Memore della dura lezione, potendo grazie a un colpo di fortuna comprare di nuovo la mia prima, e per sempre unica, busta decisi che dovesse essere la più bella, la più morbida, la più sobria, ben fatta busta del mondo. Una che non solo funzionasse meglio di qualsiasi altra busta ma fosse una gioia per gli occhi e per le dita. Una busta che sarei stato sempre più felice di trarre dalla tasca anno dopo anno, invecchiando con lei. Quando l’esigenza è questa, non sono i pochi euro in più o in meno a contare, ma solo ed esclusivamente la soddisfazione che si trae dal proprio investimento.
Un minimo di ricerca e insistenti analisi dei principali negozi mi rivelarono quello che avrei dovuto sapere da prima. Non esiste al mondo una busta così semplicemente perfetta come la Dunhill rotator. Sulla sensatezza del prezzo di una pipa Dunhill si può discutere, ma quando si parla di pelletteria la differenza balza alle dita: è palpabile. Ci sono molte marche quasi altrettanto buone, ma sono sempre un micron troppo spesse, o troppo sottili, o troppo molli, o troppo coriacee.  Una busta Dunhill sta su quel confine sottilissimo dove la morbidezza produce brividi di piacere al contatto, celando però un po’ di nerbo e di consistenza. La rotator di tutte le buste Dunhill è la più geniale: si piega semplicemente in tre, senza zip né orrendi bottoncini. Pulita, essenziale, funzionale, bellissima: “sleek”, come direbbero gli inglesi. Il tabacco va nel tascone dietro ed emerge poco a poco nel taschino davanti, man mano che ti serve. Puoi portarne anche un buon 20 grammi, se devi stare via qualche giorno, sapendo che il tabacco resterà fresco sorprendentemente a lungo. A meno che tu la dimentichi mezza piena in un cassetto, farai sempre prima a finire la scorta che a seccarla.
Soprattutto è un piacere averla, usarla, persino pensarci.
La vita è una. La  busta anche. E’ stupido sprecare la propria unica occasione scegliendo in partenza la mediocrità.

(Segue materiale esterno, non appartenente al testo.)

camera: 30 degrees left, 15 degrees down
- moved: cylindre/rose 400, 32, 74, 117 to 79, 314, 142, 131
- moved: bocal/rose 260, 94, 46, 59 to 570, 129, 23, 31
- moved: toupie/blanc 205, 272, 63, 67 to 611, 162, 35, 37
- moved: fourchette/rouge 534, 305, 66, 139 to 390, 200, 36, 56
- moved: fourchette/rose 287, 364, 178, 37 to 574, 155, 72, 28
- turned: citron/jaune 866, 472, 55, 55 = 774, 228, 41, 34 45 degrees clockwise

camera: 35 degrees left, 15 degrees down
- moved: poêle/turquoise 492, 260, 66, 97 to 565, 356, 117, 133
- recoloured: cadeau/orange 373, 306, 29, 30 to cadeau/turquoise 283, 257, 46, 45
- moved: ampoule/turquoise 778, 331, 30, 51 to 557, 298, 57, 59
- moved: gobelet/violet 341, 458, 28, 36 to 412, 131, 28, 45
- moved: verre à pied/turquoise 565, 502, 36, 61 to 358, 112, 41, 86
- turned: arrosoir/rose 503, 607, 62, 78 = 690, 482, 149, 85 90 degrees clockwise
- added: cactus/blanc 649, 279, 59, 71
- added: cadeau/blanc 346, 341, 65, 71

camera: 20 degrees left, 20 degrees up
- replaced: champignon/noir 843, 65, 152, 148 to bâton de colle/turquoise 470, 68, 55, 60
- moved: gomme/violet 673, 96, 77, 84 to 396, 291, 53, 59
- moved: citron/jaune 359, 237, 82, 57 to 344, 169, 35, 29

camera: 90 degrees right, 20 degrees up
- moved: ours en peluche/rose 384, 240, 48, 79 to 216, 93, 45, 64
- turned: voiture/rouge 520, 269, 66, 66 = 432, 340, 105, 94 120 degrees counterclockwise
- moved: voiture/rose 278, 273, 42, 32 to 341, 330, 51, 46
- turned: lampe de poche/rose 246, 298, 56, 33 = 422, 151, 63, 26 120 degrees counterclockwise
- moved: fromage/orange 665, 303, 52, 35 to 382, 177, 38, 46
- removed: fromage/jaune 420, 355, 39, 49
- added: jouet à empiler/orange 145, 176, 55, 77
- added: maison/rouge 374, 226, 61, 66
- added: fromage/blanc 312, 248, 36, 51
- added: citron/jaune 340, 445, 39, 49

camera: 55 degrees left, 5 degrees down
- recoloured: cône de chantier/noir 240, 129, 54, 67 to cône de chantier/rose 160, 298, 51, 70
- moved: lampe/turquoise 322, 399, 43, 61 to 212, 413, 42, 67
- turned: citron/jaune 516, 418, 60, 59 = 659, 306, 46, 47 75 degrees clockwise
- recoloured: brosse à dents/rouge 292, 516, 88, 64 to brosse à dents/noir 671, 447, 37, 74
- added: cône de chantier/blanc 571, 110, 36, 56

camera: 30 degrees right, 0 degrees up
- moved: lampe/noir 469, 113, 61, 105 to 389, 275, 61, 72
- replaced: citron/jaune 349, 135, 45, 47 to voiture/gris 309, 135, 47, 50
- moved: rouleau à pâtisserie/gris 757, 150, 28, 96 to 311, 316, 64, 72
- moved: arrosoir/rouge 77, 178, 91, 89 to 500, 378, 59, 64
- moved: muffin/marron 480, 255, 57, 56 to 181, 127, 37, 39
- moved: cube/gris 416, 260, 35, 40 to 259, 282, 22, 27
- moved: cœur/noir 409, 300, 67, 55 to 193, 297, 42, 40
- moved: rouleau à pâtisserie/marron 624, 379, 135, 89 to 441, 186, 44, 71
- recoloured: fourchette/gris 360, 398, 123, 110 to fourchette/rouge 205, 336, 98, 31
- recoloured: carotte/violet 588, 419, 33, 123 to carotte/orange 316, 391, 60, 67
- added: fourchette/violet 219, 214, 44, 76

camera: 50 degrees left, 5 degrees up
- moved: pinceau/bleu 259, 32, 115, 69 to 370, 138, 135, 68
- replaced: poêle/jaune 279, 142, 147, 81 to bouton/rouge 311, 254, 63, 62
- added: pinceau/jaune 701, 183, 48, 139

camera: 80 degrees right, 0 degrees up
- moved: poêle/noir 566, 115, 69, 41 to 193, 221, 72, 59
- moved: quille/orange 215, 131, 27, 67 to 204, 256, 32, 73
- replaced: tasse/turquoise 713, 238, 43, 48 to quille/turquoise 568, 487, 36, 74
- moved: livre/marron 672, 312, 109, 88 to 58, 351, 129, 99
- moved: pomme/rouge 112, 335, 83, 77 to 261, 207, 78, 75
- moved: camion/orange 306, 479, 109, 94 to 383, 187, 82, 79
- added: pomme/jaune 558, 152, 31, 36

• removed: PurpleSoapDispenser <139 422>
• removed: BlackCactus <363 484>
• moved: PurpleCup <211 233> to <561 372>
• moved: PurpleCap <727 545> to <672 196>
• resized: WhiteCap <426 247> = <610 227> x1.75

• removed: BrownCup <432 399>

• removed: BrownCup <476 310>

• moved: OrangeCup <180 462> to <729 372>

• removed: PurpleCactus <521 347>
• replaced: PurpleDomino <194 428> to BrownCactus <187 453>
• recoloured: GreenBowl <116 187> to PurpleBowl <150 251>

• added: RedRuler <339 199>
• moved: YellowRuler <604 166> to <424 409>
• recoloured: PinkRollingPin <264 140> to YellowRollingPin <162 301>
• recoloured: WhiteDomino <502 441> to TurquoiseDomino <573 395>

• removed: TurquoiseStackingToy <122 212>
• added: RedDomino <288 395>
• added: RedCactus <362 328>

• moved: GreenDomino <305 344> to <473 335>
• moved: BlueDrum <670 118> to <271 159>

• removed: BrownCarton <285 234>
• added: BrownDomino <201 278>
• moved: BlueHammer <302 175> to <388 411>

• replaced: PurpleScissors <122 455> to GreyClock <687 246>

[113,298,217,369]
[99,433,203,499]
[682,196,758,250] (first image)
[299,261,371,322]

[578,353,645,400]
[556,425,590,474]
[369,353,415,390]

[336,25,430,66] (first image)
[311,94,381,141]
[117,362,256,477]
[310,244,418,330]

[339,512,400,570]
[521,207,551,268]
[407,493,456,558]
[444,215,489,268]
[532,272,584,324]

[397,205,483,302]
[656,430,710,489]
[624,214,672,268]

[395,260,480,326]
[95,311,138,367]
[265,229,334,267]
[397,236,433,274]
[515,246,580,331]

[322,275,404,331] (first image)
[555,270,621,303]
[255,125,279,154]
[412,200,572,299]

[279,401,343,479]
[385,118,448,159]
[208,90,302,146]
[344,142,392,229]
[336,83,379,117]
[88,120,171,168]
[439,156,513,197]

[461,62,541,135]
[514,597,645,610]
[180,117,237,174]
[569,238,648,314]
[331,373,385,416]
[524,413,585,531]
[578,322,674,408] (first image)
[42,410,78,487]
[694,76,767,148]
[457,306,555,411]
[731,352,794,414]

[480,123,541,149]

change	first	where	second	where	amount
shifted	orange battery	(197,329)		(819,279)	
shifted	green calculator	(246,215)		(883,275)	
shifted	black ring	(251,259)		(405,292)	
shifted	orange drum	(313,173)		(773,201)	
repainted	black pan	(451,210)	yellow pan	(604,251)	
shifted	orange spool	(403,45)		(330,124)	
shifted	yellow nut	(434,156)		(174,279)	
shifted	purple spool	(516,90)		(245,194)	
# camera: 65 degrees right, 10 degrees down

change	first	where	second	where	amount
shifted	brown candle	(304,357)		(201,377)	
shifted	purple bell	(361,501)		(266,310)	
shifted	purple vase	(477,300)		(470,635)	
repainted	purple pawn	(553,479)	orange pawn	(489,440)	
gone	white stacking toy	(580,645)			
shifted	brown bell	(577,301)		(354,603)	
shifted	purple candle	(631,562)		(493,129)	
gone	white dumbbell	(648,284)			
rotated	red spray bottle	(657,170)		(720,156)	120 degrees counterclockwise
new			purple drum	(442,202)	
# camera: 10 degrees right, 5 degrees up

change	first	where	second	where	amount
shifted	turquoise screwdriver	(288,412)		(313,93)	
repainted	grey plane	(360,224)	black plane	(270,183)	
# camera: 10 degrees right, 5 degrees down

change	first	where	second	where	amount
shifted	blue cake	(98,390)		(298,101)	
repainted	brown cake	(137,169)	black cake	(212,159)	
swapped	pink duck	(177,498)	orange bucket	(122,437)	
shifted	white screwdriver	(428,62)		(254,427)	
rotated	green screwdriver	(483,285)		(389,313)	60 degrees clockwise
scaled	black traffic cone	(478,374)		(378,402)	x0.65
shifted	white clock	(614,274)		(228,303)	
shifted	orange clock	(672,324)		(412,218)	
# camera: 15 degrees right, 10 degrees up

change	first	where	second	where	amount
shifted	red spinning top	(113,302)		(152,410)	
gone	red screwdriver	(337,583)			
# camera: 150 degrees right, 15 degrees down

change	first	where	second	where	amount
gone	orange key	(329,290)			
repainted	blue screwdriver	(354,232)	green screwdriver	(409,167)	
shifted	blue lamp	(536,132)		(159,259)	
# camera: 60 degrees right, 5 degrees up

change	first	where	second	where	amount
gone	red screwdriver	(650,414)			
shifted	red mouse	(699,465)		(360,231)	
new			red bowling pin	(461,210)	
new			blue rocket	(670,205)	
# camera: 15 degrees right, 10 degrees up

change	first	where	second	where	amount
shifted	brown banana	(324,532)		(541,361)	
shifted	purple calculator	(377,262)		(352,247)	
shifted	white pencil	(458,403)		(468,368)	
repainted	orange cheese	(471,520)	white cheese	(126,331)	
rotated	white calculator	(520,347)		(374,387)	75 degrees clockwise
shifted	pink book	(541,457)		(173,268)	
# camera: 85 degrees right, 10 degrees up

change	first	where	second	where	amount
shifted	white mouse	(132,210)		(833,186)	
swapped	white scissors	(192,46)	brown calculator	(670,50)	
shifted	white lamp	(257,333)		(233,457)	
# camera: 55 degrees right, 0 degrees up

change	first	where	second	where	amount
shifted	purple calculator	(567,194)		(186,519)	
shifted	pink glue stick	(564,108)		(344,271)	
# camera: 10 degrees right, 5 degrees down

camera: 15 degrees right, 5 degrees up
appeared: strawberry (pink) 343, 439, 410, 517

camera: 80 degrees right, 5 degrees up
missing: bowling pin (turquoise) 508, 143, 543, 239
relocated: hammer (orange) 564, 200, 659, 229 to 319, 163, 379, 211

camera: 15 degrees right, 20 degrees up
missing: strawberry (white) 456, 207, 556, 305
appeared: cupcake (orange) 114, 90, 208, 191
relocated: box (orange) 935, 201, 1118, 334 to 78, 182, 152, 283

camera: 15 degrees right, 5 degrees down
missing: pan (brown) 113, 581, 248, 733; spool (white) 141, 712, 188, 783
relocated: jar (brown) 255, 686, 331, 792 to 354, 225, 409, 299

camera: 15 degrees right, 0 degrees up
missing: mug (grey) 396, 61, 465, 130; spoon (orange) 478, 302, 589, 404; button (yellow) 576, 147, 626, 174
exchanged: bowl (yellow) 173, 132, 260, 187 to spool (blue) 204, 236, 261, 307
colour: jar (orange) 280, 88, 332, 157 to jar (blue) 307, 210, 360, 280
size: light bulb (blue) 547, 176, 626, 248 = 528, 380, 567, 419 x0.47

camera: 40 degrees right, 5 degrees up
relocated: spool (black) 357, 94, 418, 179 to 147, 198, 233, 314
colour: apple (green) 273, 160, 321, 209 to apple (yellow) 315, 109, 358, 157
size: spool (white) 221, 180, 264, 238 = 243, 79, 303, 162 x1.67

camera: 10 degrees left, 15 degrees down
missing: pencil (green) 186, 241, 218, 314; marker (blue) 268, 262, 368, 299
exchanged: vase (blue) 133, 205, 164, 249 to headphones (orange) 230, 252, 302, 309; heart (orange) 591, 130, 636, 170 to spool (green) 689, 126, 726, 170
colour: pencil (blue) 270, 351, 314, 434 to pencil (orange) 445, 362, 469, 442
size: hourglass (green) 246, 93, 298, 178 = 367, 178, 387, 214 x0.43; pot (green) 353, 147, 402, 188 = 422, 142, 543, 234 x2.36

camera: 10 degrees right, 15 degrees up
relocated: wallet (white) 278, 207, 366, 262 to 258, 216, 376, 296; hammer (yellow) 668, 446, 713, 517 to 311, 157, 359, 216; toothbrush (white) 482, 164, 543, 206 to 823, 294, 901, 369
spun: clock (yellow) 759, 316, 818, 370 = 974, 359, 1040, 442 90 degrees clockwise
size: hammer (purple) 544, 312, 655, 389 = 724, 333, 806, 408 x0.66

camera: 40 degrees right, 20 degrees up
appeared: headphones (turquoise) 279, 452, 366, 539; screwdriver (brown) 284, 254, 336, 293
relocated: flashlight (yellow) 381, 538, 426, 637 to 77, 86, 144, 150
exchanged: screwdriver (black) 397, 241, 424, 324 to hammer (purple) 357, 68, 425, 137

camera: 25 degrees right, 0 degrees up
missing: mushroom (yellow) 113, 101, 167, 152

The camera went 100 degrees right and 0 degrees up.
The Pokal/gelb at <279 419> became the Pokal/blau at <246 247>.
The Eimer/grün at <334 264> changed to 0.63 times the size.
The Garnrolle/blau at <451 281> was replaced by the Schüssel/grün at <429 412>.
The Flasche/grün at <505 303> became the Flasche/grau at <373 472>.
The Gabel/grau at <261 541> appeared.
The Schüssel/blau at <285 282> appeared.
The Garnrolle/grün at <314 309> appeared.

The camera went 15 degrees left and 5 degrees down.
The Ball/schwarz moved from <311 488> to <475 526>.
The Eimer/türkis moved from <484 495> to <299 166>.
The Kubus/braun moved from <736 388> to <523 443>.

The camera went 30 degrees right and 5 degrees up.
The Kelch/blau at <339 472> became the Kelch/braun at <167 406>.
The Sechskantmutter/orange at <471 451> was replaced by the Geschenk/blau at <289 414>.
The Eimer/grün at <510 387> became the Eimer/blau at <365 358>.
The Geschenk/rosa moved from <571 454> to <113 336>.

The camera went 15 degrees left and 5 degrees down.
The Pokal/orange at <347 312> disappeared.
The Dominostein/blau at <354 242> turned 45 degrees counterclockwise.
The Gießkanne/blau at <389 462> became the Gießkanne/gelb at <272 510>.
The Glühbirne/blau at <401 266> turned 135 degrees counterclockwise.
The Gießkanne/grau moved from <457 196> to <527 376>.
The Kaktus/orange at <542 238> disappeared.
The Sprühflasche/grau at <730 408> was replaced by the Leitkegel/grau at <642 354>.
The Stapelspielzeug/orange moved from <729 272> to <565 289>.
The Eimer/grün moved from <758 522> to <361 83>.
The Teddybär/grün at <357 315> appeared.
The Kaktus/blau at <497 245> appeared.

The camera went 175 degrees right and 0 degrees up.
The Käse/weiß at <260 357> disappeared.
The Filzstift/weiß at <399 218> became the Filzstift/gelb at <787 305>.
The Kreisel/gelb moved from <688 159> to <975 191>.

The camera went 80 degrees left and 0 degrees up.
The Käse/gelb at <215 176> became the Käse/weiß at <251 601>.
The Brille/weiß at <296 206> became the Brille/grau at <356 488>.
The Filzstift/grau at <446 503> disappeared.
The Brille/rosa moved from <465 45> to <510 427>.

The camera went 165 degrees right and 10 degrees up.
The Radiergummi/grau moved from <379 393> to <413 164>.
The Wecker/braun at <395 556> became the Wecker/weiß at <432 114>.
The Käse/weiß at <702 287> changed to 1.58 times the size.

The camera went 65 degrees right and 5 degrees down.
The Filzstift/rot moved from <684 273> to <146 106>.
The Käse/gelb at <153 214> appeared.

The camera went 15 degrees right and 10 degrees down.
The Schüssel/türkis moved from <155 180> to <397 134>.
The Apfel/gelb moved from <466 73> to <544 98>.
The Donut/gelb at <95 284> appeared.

(in realtà oggi di buste ne ho due, l'altra ingegneristicamente diversa la uso per  flake. E' piuttosto buona, quasi buona come la Rotator. Ma non è la Rotator)
 


martedì 6 ottobre 2015

Rav Benamozegh e le Dunhill

La gioia della microvariazione. Due Dunhill Red Bark LBS (Large Billiard Slender): una con vera argento (1973), l'altra (1972) trovata recentemente a Berlino da Der Pfeifelanden.  

Diceva Rav Benamozegh, Maestro livornese, che nella Torah si può trovare tutto. Il saggio troverà la saggezza, il poeta troverà la poesia, il matematico troverà la logica, lo spirituale troverà il trascendente, il materialista troverà le leggi dell'economia, il filosofo la filosofia. E anche lo stolto troverà nella Torah esattamente quello che cerca: un sacco di scempiaggini.

Recentemente mi sono reso conto che, molto più modestamente, qualcosa del genere è vero anche per le pipe di Alfred Dunhill. Sono pipe magnifiche e multiformi. Ma sono anche prismi potenti, attraverso i quali chi le possiede riflette verso il mondo qualcosa di se stesso, e che dalla sua Dunhill uscirà illuminato e amplificato.  Per qualcuno sarà il buon gusto, per qualcuno l'esperienza, per chi la cultura, l'intelligenza, la semplicità (l'importante è fumare bene), il razionalismo, l'opulenza, persino -chi l'avrebbe mai detto- l'anticonformismo. Tutto si può leggere in una Dunhill. Delle volte, anche la scempiaggine di cui l'ha riempita lo stolto.